Times are different now than they were during the Obama administration, of course. Restaurants are hobbled by the pandemic, operating at only a percentage of their usual capacity, if at all. People are nervous about dining inside restaurants. Biden didn’t even emerge from the SUV to enjoy his bagels from Call Your Mother. It could be months before he actually sits down in a restaurant in Washington, or anywhere.
Yet, even with takeout orders, Biden’s influence could be major as restaurant owners try to navigate the pandemic, with no targeted relief and only Paycheck Protection Program loans to get them through the remaining months.
The Call Your Mother stop was “a much-needed boost,” Hollinger said. “I think that, psychologically, it gives the kind of lift that not only the small-business operators need, but also the residents who are very invested into this community and who are such supportive diners. They like to see that the president is also connected in that way.”
Chef Spike Mendelsohn is the face of the Sunnyside Restaurant Group, the family-owned business with multiple concepts on Capitol Hill. The first family, especially Michelle Obama and daughters Sasha and Malia, were frequent diners at Good Stuff Eatery and We, The Pizza, though the president did take his economic staff out for burgers after the debt-ceiling crisis of 2011. It was hard to measure the impact of those visits in dollars and cents, Mendelsohn said.

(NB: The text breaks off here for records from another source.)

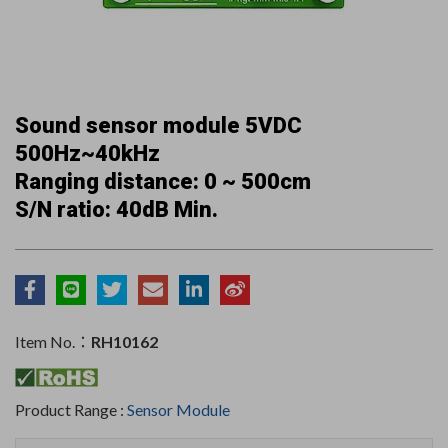
Sound sensor module 5VDC
500Hz~40kHz
Ranging distance: 0 ~ 500cm
S/N ratio: 40dB Min.
Item No.：
RH10162
Product Range :
Sensor Module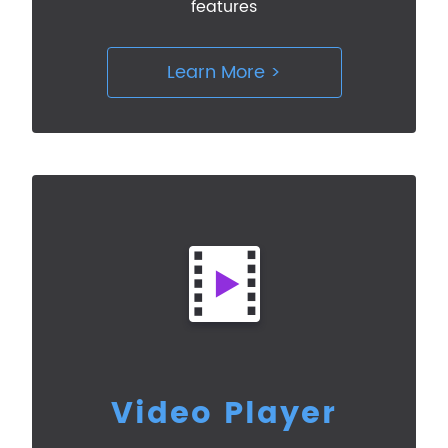
features
Learn More >
Video Player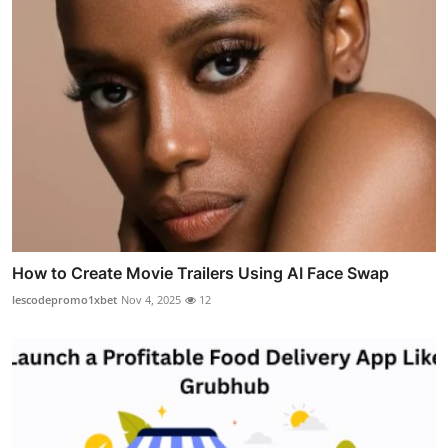
How to Create Movie Trailers Using AI Face Swap
lescodepromo1xbet
Nov 4, 2025
12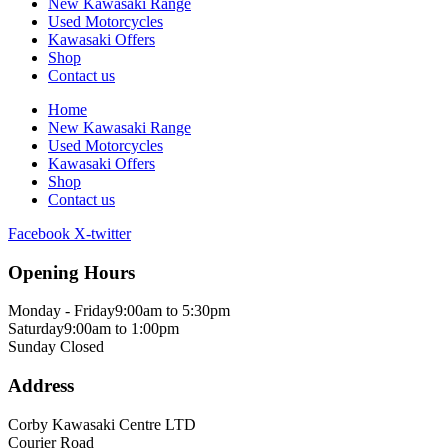
New Kawasaki Range
Used Motorcycles
Kawasaki Offers
Shop
Contact us
Home
New Kawasaki Range
Used Motorcycles
Kawasaki Offers
Shop
Contact us
Facebook
X-twitter
Opening Hours
Monday - Friday
9:00am to 5:30pm
Saturday
9:00am to 1:00pm
Sunday
Closed
Address
Corby Kawasaki Centre LTD
Courier Road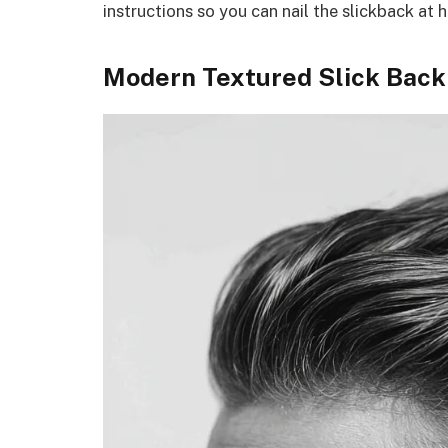
instructions so you can nail the slickback at 
Modern Textured Slick Back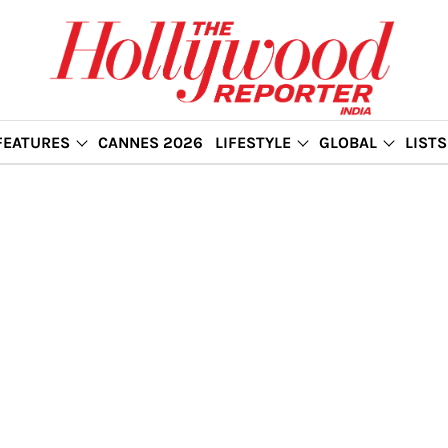
FEATURES
CANNES 2026
LIFESTYLE
GLOBAL
LISTS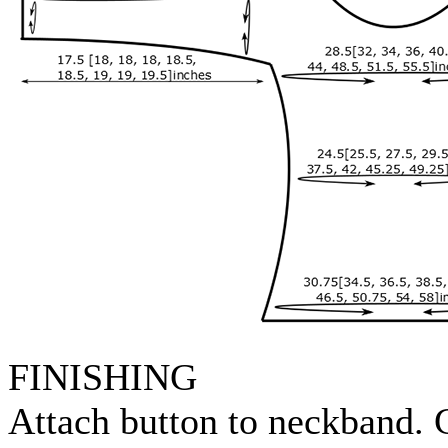
FINISHING
Attach button to neckband. G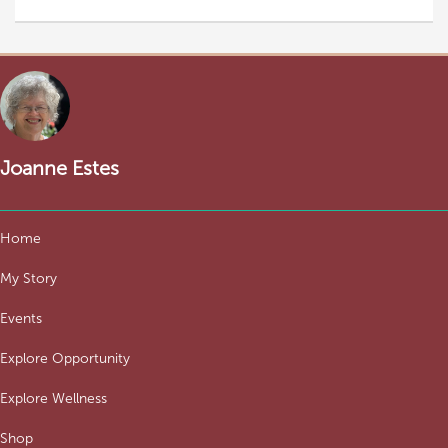
Joanne Estes
Home
My Story
Events
Explore Opportunity
Explore Wellness
Shop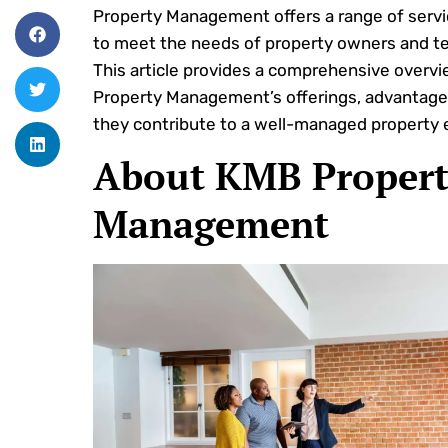
Property Management offers a range of servi
to meet the needs of property owners and te
This article provides a comprehensive overv
Property Management’s offerings, advantage
they contribute to a well-managed property 
About KMB Propert
Management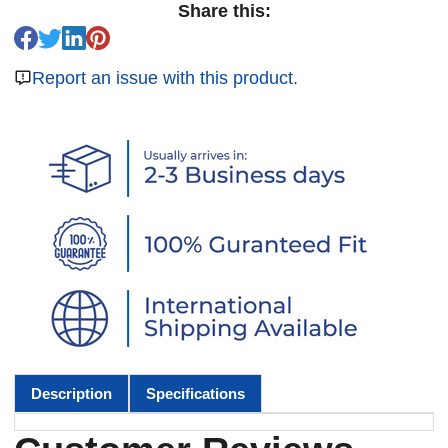
Share this:
Report an issue with this product.
Description
Specifications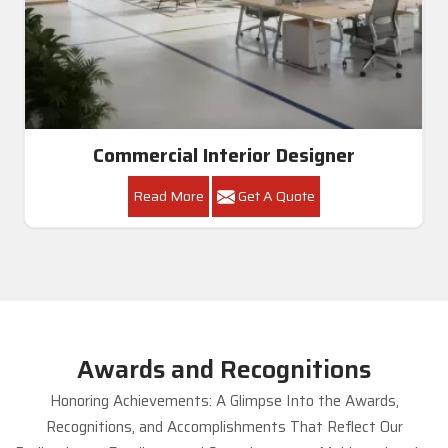
Commercial Interior Designer
Read More
Get A Quote
Awards and Recognitions
Honoring Achievements: A Glimpse Into the Awards,
Recognitions, and Accomplishments That Reflect Our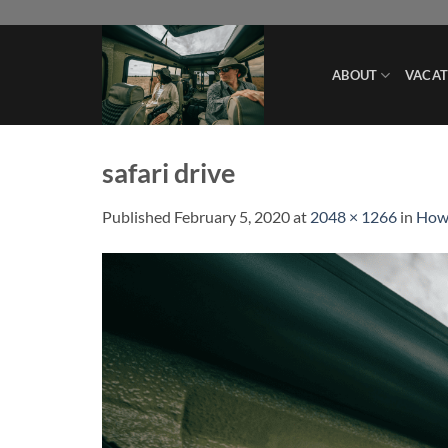
Skip
to
content
ABOUT
VACAT
safari drive
Published
February 5, 2020
at
2048 × 1266
in
How 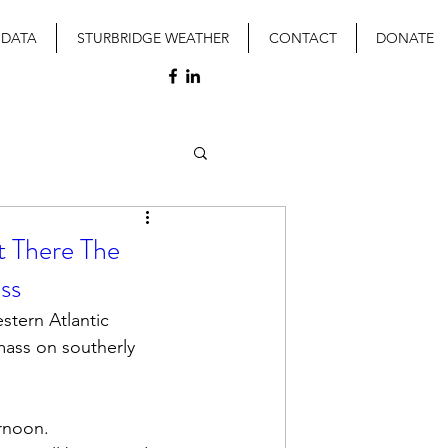
 DATA
STURBRIDGE WEATHER
CONTACT
DONATE
t There The
ss
stern Atlantic 
mass on southerly 
rnoon.  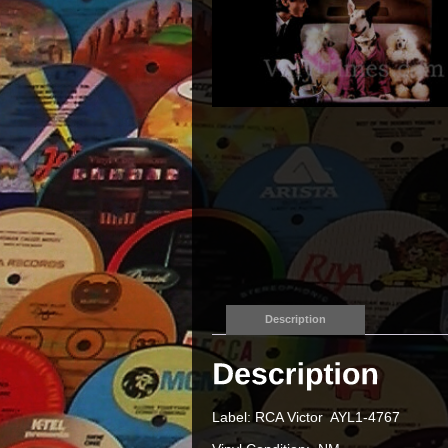
Description
Label: RCA Victor AYL1-4767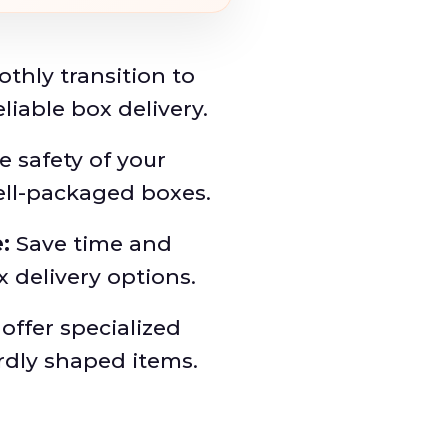
thly transition to
iable box delivery.
 safety of your
ell-packaged boxes.
:
Save time and
x delivery options.
ffer specialized
rdly shaped items.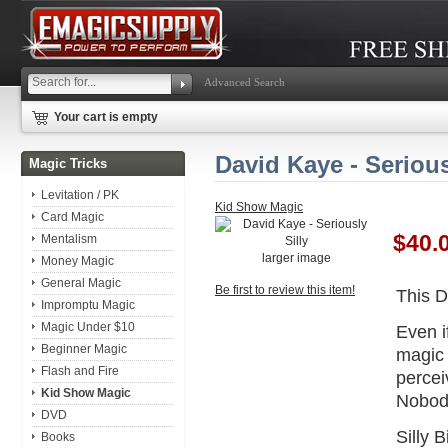
Advanced Search
Your cart is empty
David Kaye - Serious
Magic Tricks
Levitation / PK
Kid Show Magic
Card Magic
$40.
Mentalism
larger image
Money Magic
General Magic
Be first to review this item!
This D
Impromptu Magic
Magic Under $10
Even i
Beginner Magic
magic 
Flash and Fire
percei
Kid Show Magic
Nobody
DVD
Silly 
Books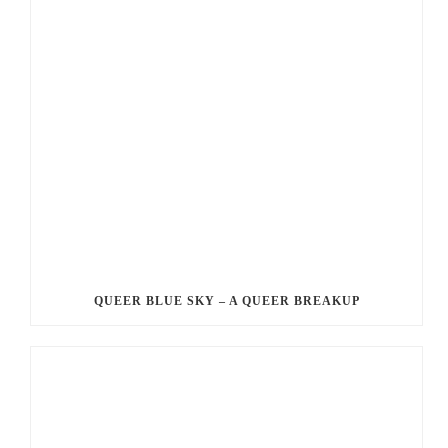
QUEER BLUE SKY – A QUEER BREAKUP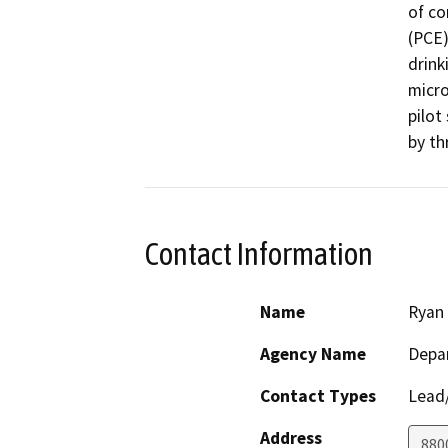
of co
(PCE)
drink
micro
pilot
by th
Contact Information
Name
Ryan 
Agency Name
Depar
Contact Types
Lead/
Address
880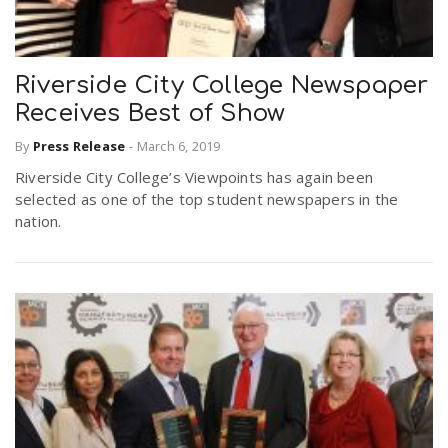
Riverside City College Newspaper
Receives Best of Show
By
Press Release
-
March 6, 2019
Riverside City College’s Viewpoints has again been
selected as one of the top student newspapers in the
nation.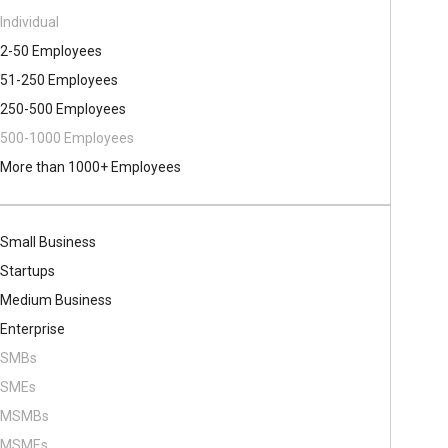
Individual
2-50 Employees
51-250 Employees
250-500 Employees
500​-​1000 Employees
More than 1000+ Employees
Small Business
Startups
Medium Business
Enterprise
SMBs
SMEs
MSMBs
MSMEs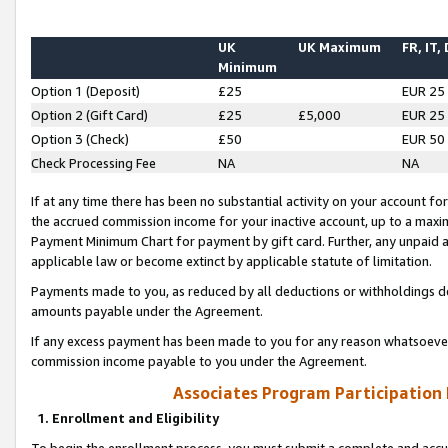
UK
UK Maximum
FR, IT,
Minimum
Option 1 (Deposit)
£25
EUR 25
Option 2 (Gift Card)
£25
£5,000
EUR 25
Option 3 (Check)
£50
EUR 50
Check Processing Fee
NA
NA
If at any time there has been no substantial activity on your account for 
the accrued commission income for your inactive account, up to a max
Payment Minimum Chart for payment by gift card. Further, any unpaid 
applicable law or become extinct by applicable statute of limitation.
Payments made to you, as reduced by all deductions or withholdings de
amounts payable under the Agreement.
If any excess payment has been made to you for any reason whatsoever,
commission income payable to you under the Agreement.
Associates Program Participation
1. Enrollment and Eligibility
To begin the enrollment process, you must submit a complete and accur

But “it’s huge marketing. It’s huge PR. It drives traffic, and we love it,” he continued. “I can’t tell you that when the Obamas came this day, our sales jumped 15 percent. … But over time, the good fortune it casts on the business is priceless.”
Plus, Mendelsohn said, it has a cumulative effect on the entire hospitality scene. It says the president and first family want to be part of the city, not set apart from it.
“That was just such a good feeling for our industry that our first family was interested in our scene,” Mendelsohn said. “From the looks of it, Biden is going to have the same playbook. I think D.C. is his second home, obviously, because he’s had a massive life in politics. … So I think innately he feels D.C. is a home, you know, where I think Trump felt like an outsider.”
Dana at Call Your Mother will definitely be prepared should the president make a return visit after Mass.
“We’re here for him every Sunday,” he said. “We’ll set a couple of sesames aside for him.”